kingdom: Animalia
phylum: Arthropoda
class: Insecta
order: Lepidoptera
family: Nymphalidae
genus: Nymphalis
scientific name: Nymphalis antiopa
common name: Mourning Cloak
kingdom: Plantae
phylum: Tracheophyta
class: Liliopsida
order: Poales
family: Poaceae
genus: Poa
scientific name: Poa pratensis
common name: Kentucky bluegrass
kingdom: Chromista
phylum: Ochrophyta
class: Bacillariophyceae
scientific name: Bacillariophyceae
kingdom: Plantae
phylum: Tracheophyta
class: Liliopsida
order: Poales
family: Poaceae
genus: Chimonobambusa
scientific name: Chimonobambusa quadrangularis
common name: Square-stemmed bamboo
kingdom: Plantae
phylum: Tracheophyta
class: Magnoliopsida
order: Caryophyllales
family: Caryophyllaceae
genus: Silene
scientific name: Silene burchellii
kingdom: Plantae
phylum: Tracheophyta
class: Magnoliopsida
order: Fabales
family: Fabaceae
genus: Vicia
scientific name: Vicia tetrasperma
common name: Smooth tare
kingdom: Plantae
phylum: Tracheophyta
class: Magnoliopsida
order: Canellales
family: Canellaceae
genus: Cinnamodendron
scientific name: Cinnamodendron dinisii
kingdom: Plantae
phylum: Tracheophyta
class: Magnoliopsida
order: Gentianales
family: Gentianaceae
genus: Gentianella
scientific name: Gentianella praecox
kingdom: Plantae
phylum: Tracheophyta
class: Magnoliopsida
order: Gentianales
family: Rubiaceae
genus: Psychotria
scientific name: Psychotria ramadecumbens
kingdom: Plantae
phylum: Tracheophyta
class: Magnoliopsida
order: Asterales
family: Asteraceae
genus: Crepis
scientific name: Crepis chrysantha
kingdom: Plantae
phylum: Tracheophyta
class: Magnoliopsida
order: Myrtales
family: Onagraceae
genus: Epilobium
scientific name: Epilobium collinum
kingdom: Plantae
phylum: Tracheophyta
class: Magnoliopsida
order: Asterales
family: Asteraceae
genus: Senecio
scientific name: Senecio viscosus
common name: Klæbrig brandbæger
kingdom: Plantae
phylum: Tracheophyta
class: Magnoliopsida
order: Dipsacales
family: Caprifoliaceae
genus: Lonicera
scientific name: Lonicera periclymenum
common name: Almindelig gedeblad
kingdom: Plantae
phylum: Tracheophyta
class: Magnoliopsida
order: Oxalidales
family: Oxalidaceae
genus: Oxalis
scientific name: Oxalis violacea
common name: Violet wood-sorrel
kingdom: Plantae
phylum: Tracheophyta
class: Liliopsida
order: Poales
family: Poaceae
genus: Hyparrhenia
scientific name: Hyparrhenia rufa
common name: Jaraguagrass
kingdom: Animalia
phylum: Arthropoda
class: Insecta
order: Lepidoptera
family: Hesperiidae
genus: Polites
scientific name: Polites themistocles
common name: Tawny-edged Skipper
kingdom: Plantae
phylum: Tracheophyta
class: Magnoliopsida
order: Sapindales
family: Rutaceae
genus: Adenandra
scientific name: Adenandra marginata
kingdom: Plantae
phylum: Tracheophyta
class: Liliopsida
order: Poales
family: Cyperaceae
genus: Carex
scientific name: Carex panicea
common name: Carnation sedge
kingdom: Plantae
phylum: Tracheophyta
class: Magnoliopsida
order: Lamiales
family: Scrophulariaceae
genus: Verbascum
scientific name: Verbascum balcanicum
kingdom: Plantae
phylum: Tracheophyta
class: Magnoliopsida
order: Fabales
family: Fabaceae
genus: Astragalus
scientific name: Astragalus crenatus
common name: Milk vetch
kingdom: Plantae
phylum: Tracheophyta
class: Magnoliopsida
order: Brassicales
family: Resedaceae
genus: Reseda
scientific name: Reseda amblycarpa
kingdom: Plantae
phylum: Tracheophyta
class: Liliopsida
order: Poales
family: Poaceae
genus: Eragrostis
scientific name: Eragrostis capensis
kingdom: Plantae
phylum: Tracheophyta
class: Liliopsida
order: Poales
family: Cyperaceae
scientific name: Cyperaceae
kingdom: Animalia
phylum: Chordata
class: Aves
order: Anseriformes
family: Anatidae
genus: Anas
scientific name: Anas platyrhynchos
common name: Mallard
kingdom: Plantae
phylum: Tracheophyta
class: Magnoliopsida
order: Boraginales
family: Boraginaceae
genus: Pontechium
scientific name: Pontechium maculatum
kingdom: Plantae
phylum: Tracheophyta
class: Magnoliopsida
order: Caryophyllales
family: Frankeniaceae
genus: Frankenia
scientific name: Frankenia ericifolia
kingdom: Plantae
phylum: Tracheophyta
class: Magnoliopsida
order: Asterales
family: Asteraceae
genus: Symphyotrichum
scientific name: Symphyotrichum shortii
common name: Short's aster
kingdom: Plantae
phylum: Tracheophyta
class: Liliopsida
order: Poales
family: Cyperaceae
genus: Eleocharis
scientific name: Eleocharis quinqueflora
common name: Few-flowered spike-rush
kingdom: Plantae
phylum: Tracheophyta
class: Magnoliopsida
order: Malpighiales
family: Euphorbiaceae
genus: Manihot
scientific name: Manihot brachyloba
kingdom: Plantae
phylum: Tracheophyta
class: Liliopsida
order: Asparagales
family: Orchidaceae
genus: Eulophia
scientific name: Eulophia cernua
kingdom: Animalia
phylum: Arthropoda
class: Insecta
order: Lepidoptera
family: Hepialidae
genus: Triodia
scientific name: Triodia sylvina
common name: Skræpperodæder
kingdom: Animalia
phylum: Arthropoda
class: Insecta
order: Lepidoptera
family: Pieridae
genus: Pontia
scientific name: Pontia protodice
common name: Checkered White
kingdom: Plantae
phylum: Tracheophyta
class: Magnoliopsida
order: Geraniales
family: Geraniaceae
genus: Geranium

_Aim of the task_.
Retype every line above for all the items, from kingdom through common name, keeping each word, spelling, and the original order unchanged.

_Response to this exercise_.
kingdom: Animalia
phylum: Arthropoda
class: Insecta
order: Lepidoptera
family: Nymphalidae
genus: Nymphalis
scientific name: Nymphalis antiopa
common name: Mourning Cloak
kingdom: Plantae
phylum: Tracheophyta
class: Liliopsida
order: Poales
family: Poaceae
genus: Poa
scientific name: Poa pratensis
common name: Kentucky bluegrass
kingdom: Chromista
phylum: Ochrophyta
class: Bacillariophyceae
scientific name: Bacillariophyceae
kingdom: Plantae
phylum: Tracheophyta
class: Liliopsida
order: Poales
family: Poaceae
genus: Chimonobambusa
scientific name: Chimonobambusa quadrangularis
common name: Square-stemmed bamboo
kingdom: Plantae
phylum: Tracheophyta
class: Magnoliopsida
order: Caryophyllales
family: Caryophyllaceae
genus: Silene
scientific name: Silene burchellii
kingdom: Plantae
phylum: Tracheophyta
class: Magnoliopsida
order: Fabales
family: Fabaceae
genus: Vicia
scientific name: Vicia tetrasperma
common name: Smooth tare
kingdom: Plantae
phylum: Tracheophyta
class: Magnoliopsida
order: Canellales
family: Canellaceae
genus: Cinnamodendron
scientific name: Cinnamodendron dinisii
kingdom: Plantae
phylum: Tracheophyta
class: Magnoliopsida
order: Gentianales
family: Gentianaceae
genus: Gentianella
scientific name: Gentianella praecox
kingdom: Plantae
phylum: Tracheophyta
class: Magnoliopsida
order: Gentianales
family: Rubiaceae
genus: Psychotria
scientific name: Psychotria ramadecumbens
kingdom: Plantae
phylum: Tracheophyta
class: Magnoliopsida
order: Asterales
family: Asteraceae
genus: Crepis
scientific name: Crepis chrysantha
kingdom: Plantae
phylum: Tracheophyta
class: Magnoliopsida
order: Myrtales
family: Onagraceae
genus: Epilobium
scientific name: Epilobium collinum
kingdom: Plantae
phylum: Tracheophyta
class: Magnoliopsida
order: Asterales
family: Asteraceae
genus: Senecio
scientific name: Senecio viscosus
common name: Klæbrig brandbæger
kingdom: Plantae
phylum: Tracheophyta
class: Magnoliopsida
order: Dipsacales
family: Caprifoliaceae
genus: Lonicera
scientific name: Lonicera periclymenum
common name: Almindelig gedeblad
kingdom: Plantae
phylum: Tracheophyta
class: Magnoliopsida
order: Oxalidales
family: Oxalidaceae
genus: Oxalis
scientific name: Oxalis violacea
common name: Violet wood-sorrel
kingdom: Plantae
phylum: Tracheophyta
class: Liliopsida
order: Poales
family: Poaceae
genus: Hyparrhenia
scientific name: Hyparrhenia rufa
common name: Jaraguagrass
kingdom: Animalia
phylum: Arthropoda
class: Insecta
order: Lepidoptera
family: Hesperiidae
genus: Polites
scientific name: Polites themistocles
common name: Tawny-edged Skipper
kingdom: Plantae
phylum: Tracheophyta
class: Magnoliopsida
order: Sapindales
family: Rutaceae
genus: Adenandra
scientific name: Adenandra marginata
kingdom: Plantae
phylum: Tracheophyta
class: Liliopsida
order: Poales
family: Cyperaceae
genus: Carex
scientific name: Carex panicea
common name: Carnation sedge
kingdom: Plantae
phylum: Tracheophyta
class: Magnoliopsida
order: Lamiales
family: Scrophulariaceae
genus: Verbascum
scientific name: Verbascum balcanicum
kingdom: Plantae
phylum: Tracheophyta
class: Magnoliopsida
order: Fabales
family: Fabaceae
genus: Astragalus
scientific name: Astragalus crenatus
common name: Milk vetch
kingdom: Plantae
phylum: Tracheophyta
class: Magnoliopsida
order: Brassicales
family: Resedaceae
genus: Reseda
scientific name: Reseda amblycarpa
kingdom: Plantae
phylum: Tracheophyta
class: Liliopsida
order: Poales
family: Poaceae
genus: Eragrostis
scientific name: Eragrostis capensis
kingdom: Plantae
phylum: Tracheophyta
class: Liliopsida
order: Poales
family: Cyperaceae
scientific name: Cyperaceae
kingdom: Animalia
phylum: Chordata
class: Aves
order: Anseriformes
family: Anatidae
genus: Anas
scientific name: Anas platyrhynchos
common name: Mallard
kingdom: Plantae
phylum: Tracheophyta
class: Magnoliopsida
order: Boraginales
family: Boraginaceae
genus: Pontechium
scientific name: Pontechium maculatum
kingdom: Plantae
phylum: Tracheophyta
class: Magnoliopsida
order: Caryophyllales
family: Frankeniaceae
genus: Frankenia
scientific name: Frankenia ericifolia
kingdom: Plantae
phylum: Tracheophyta
class: Magnoliopsida
order: Asterales
family: Asteraceae
genus: Symphyotrichum
scientific name: Symphyotrichum shortii
common name: Short's aster
kingdom: Plantae
phylum: Tracheophyta
class: Liliopsida
order: Poales
family: Cyperaceae
genus: Eleocharis
scientific name: Eleocharis quinqueflora
common name: Few-flowered spike-rush
kingdom: Plantae
phylum: Tracheophyta
class: Magnoliopsida
order: Malpighiales
family: Euphorbiaceae
genus: Manihot
scientific name: Manihot brachyloba
kingdom: Plantae
phylum: Tracheophyta
class: Liliopsida
order: Asparagales
family: Orchidaceae
genus: Eulophia
scientific name: Eulophia cernua
kingdom: Animalia
phylum: Arthropoda
class: Insecta
order: Lepidoptera
family: Hepialidae
genus: Triodia
scientific name: Triodia sylvina
common name: Skræpperodæder
kingdom: Animalia
phylum: Arthropoda
class: Insecta
order: Lepidoptera
family: Pieridae
genus: Pontia
scientific name: Pontia protodice
common name: Checkered White
kingdom: Plantae
phylum: Tracheophyta
class: Magnoliopsida
order: Geraniales
family: Geraniaceae
genus: Geranium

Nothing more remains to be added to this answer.